◆ ACTIONS TO TAKE ◆
1. Quote the part of the article on The Who's Australian tour that opens with the words containing "March 14, 2009" and closes with "never to return.".
2. Continue the article on The Who's Australian tour, picking up after its last sentence.

◆ SELECTED EXCERPT ◆
=== Begin Enclosure ===
The Who in Australia - part two

The Who set to rock new generation on Aussie tour

Article from: The Sunday Mail (Qld)

By Sally Browne

March 14, 2009 11:00pm

IT's been 41 years since The Who last did a national tour of Australia.

In that time, babies have been born, people have died, countries reshaped and governments toppled.

The Who have kept rockin', producing some of their most creative work – including classic albums Tommy, Who's Next and Quadrophenia – disbanded and reformed for reunion tours of Europe and America, and produced a new studio album, 2006's Endless Wire.

Now the legendary British band are back and will be smashing up stages around Australia – although not literally this time – including shows at Brisbane, Adelaide and Perth. Although they performed at Sydney and Melbourne in 2004, their last proper tour was in 1968. The story goes that they had such a rotten time they vowed never to return.

"That's not strictly true," says affable frontman Roger Daltrey, 65, the man who gave voice to songwriter Pete Townshend's creative genius. He's happy to set the record straight.

Noel Mengel interviews The Who's Pete Townshend

"Pete seems to say he had an awful time," Daltrey says on the phone from his home in Sussex. "I had a great time. I saw lots of old mates who had emigrated out there. It was Pete who seemed to have a miserable time. I don't know why.
=== End Enclosure ===
◆ SUPPLIED RECORDS ◆
=== Begin Enclosure ===
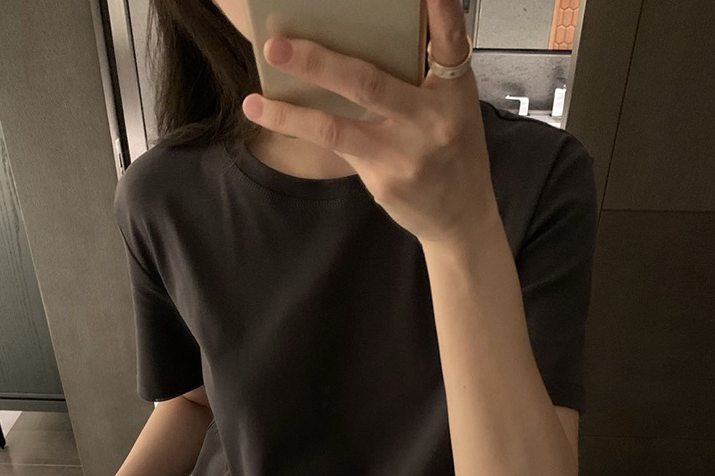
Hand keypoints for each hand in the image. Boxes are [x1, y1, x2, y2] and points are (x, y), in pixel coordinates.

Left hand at [241, 0, 497, 244]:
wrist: (461, 216)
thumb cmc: (450, 147)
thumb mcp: (452, 105)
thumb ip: (421, 72)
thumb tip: (364, 36)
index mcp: (454, 90)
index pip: (448, 41)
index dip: (440, 10)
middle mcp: (432, 120)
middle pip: (367, 83)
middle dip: (317, 63)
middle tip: (275, 46)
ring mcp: (405, 154)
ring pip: (337, 128)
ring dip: (289, 114)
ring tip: (253, 102)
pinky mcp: (385, 181)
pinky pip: (337, 150)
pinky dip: (306, 132)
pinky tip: (275, 121)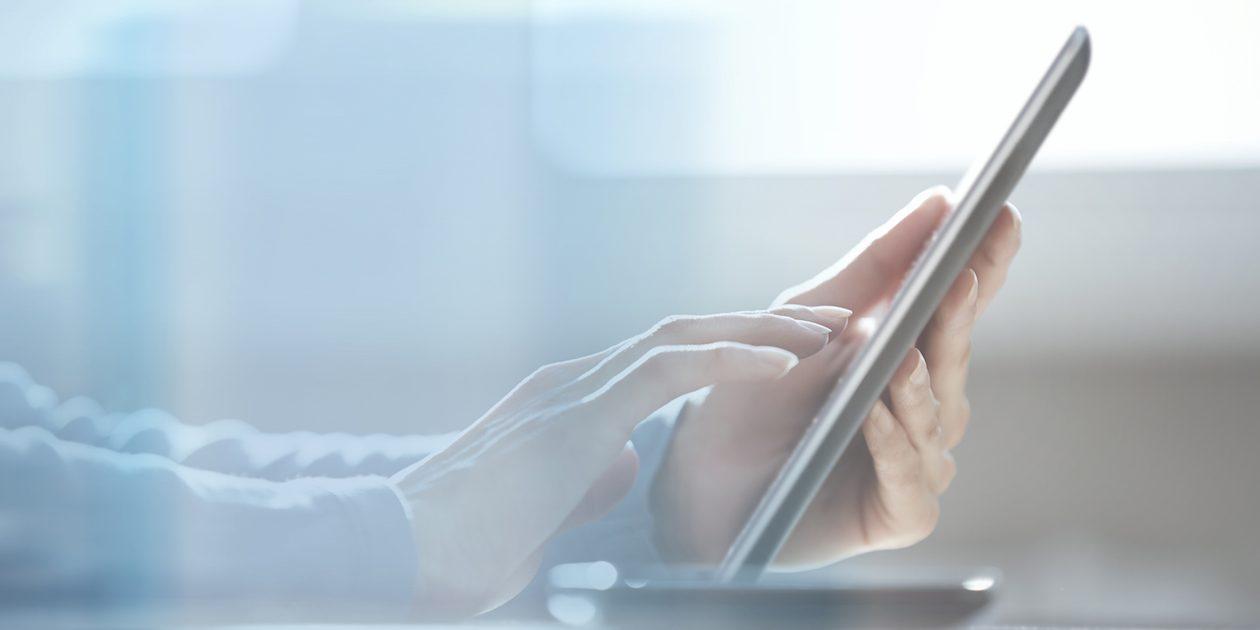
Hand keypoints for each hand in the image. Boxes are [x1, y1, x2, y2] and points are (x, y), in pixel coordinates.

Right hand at [391, 306, 850, 616]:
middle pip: (688, 331)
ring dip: (765, 330)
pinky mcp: (577, 413)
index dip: (735, 349)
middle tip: (832, 324)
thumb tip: (622, 463)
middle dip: (764, 325)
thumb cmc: (467, 540)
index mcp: (573, 401)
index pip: (668, 357)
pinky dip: (734, 358)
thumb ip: (587, 473)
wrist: (402, 549)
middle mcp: (577, 379)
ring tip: (830, 332)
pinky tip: (788, 361)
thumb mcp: (548, 503)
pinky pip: (670, 369)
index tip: (791, 352)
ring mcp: (575, 388)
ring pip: (686, 334)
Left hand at [653, 187, 1021, 567]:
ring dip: (920, 385)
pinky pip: (910, 476)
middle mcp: (922, 407)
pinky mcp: (897, 512)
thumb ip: (875, 264)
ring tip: (903, 356)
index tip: (1003, 216)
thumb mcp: (807, 316)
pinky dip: (892, 444)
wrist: (700, 477)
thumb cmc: (758, 394)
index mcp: (909, 355)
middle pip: (953, 358)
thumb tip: (938, 201)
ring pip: (936, 418)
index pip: (959, 305)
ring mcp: (914, 460)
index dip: (984, 263)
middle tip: (961, 278)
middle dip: (957, 318)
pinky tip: (874, 414)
=== End Enclosure ===
◆ TASK-BY-TASK OUTPUTS ◆
1.
March 14, 2009 11:00pm

IT's been 41 years since The Who last did a national tour of Australia.

In that time, babies have been born, people have died, countries reshaped and governments toppled.

The Who have kept rockin', producing some of their most creative work – including classic albums Tommy, Who's Next and Quadrophenia – disbanded and reformed for reunion tours of Europe and America, and produced a new studio album, 2006's Endless Wire.

Now the legendary British band are back and will be smashing up stages around Australia – although not literally this time – including shows at Brisbane, Adelaide and Perth. Although they performed at Sydney and Melbourne in 2004, their last proper tour was in 1968. The story goes that they had such a rotten time they vowed never to return.

2.
"The gigs were pretty horrendous, I must admit. We were playing a lot of boxing rings and places with tin roofs, so that was kind of weird, and we were on borrowed equipment. Some of it really, really was not worthy of being played on. That's why we smashed it," he laughs.

"So that bit of it wasn't enjoyable but it wasn't Australia's fault. That's how it was in those days. We couldn't afford to get our own gear there."

Daltrey is at home in a house he has owned for almost 40 years. It's not a castle, as one might imagine would befit these English rock kings, but a 400-year-old house. "The rock stars seem to go for the old houses and keep them alive," he explains.

Wave of notoriety

But the early days of The Who weren't all wealth and riches. In the beginning, they were smashing up more than they could afford and living from week to week, riding a wave of notoriety and success.

"By the time we got to Australia we had hit records in England and we started to break America," Daltrey recalls. "But the world was so free then. Nothing that we were doing had ever been done before. So it was a blank canvas. It was so easy to paint on, which is what we were doing."

The Who continued to write the rule book, setting the standard for rock star misbehaviour and then breaking it down again, surprising people with concept albums such as Tommy and Quadrophenia.

Their most classic story belongs to drummer Keith Moon who, along with blowing up hotel toilets for fun, drove his car into a swimming pool in the US. Daltrey didn't see the incident, but he saw the bill.

"It was something like $US56,000 ($A86,000). It was the whole money from the tour. We all had to borrow the money to get home because of the swimming pool incident.

"It went on for years. It's one of the reasons we're still working," he says with a big laugh.

"We go round fixing things now. We go round with pots of glue and wallpaper and paint and clean up hotel rooms, making amends."

Missing Moon

Moon, who died in 1978 (bassist John Entwistle died in 2002), always had aspirations to be a singer, and Daltrey says Moon was never happier then when he was singing Beach Boys songs.

"He was a mad Beach Boys fan. He would have left The Who at the drop of a hat to join the Beach Boys.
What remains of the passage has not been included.